→ **Work task**: Reproduce the passage of the article about Peter Pap's oriental rug business from "Over five decades, Pap" to "trips to Europe.", word for word.

→ **Extract provided**:
+ + +

Peter Pap talks about his rugs displayed outside his shop in Dublin. (Credit: Tyler Dion/Ledger-Transcript)
Peter Pap has spent 50 years doing what many have tried and failed at: building a thriving business around one of the world’s oldest art forms.
Pap, the owner Peter Pap Oriental Rugs, 1225 Main St., in Dublin, credited his passion and diligence for the company’s continued success.
“This is a very demanding business, and a lot have tried and failed,” Pap said. “You need to be as passionate as possible to be successful.”

Over five decades, Pap amassed some 2,500 rugs totalling about $10 million in value by his estimate. While the rugs originate from places like China, Turkey, India, Afghanistan and what was once Persia, but is now Iran, Pap said he’s gathered most from inside the U.S. and on trips to Europe.
“Most rugs have been in this country since the late 19th century,” Pap said. “Back then, we were the number one consumer of rugs.”
Between the 17th and 19th centuries, because many producers lived in eastern exporter economies, wealthy Europeans collected rugs along the Silk Road.
Many of those rugs made their way west on ships bound for the New World with captains carrying them as luxury items or curiosities.
According to Pap, 90% of antique oriental rugs are in Western countries. Due to their availability in the U.S., he was never a serious importer.
Pap thinks westerners are responsible for being the art form’s custodians.

“Iranians, Turks, Afghans, none of them are in an economic position to buy back their rugs,” he said. “Because they were exporters, they don’t have a repository of things from that period.”
Pap noted this could change in 20 or 30 years, however, as economies aren’t fixed.

+ + +

→ **Extracted records**:
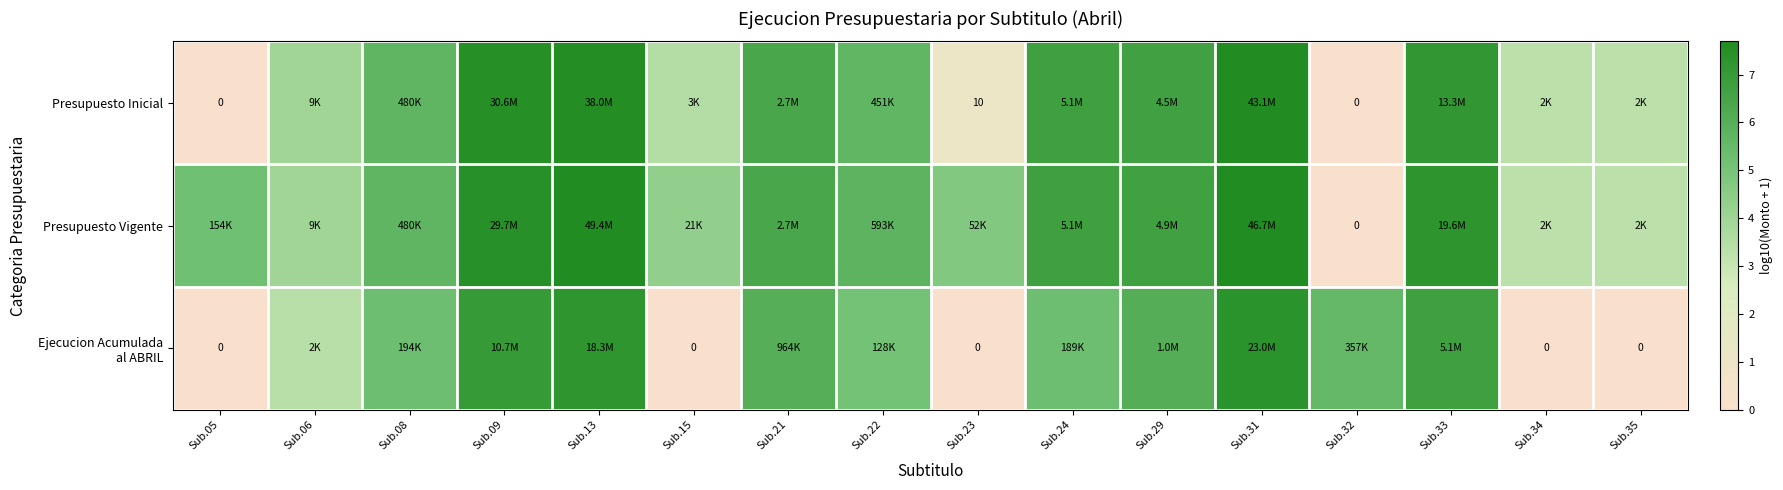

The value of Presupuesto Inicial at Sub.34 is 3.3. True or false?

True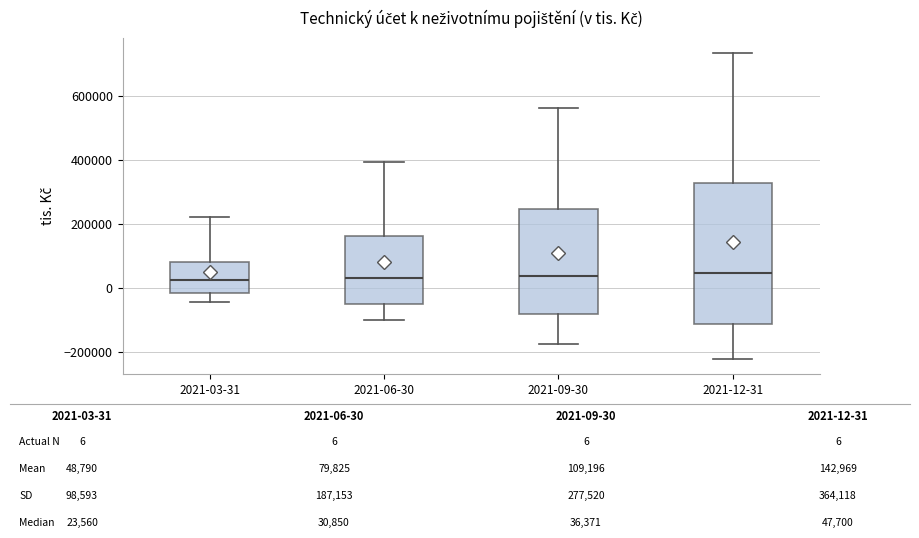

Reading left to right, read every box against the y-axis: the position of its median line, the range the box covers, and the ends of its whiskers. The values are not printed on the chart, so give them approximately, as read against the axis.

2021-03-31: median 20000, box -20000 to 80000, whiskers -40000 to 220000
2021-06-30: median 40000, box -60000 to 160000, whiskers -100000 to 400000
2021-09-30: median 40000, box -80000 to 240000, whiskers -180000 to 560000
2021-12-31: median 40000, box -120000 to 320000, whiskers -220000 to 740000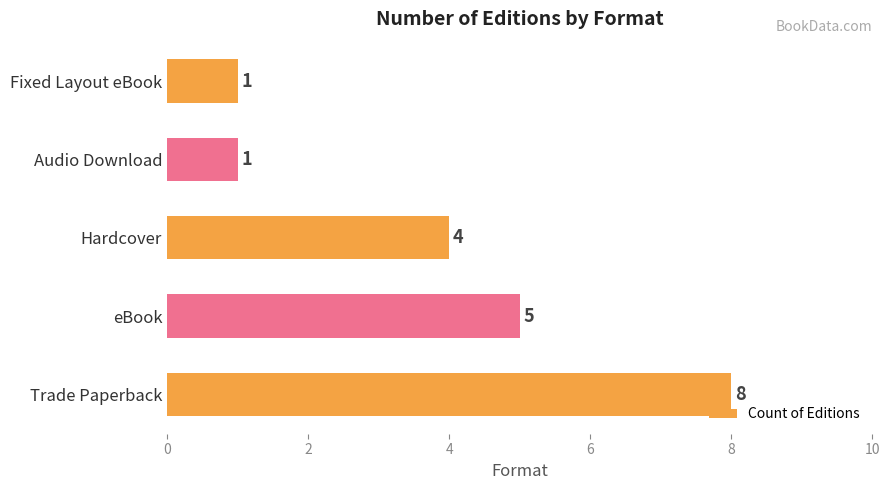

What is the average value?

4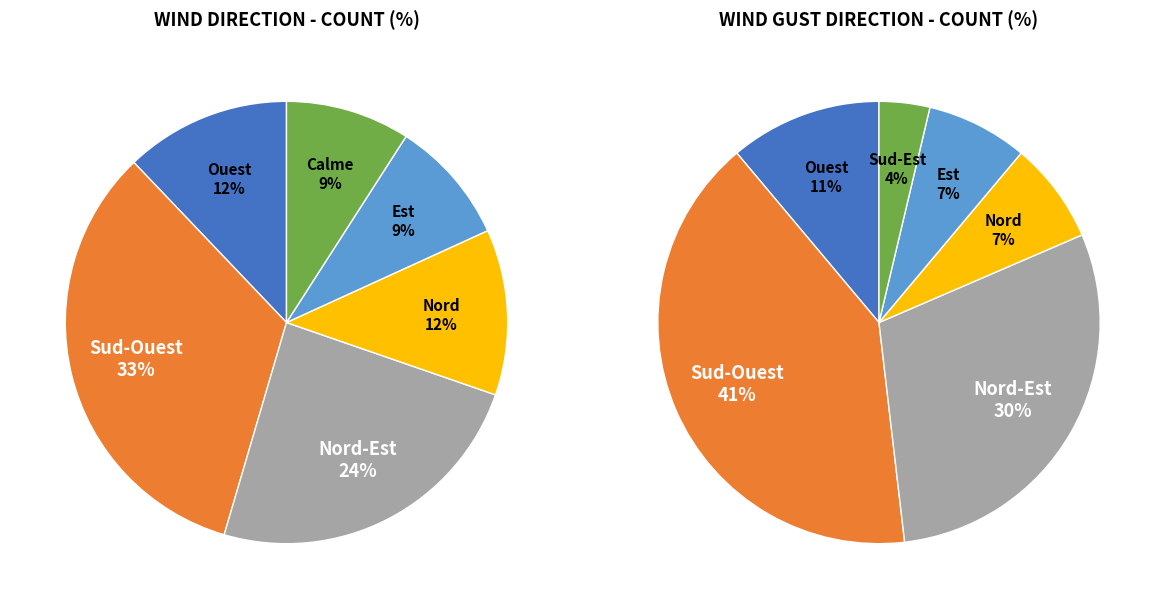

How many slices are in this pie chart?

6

+ + +

→ **Finished task**:
Over five decades, Pap amassed some 2,500 rugs totalling about $10 million in value by his estimate. While the rugs originate from places like China, Turkey, India, Afghanistan and what was once Persia, but is now Iran, Pap said he’s gathered most from inside the U.S. and on trips to Europe.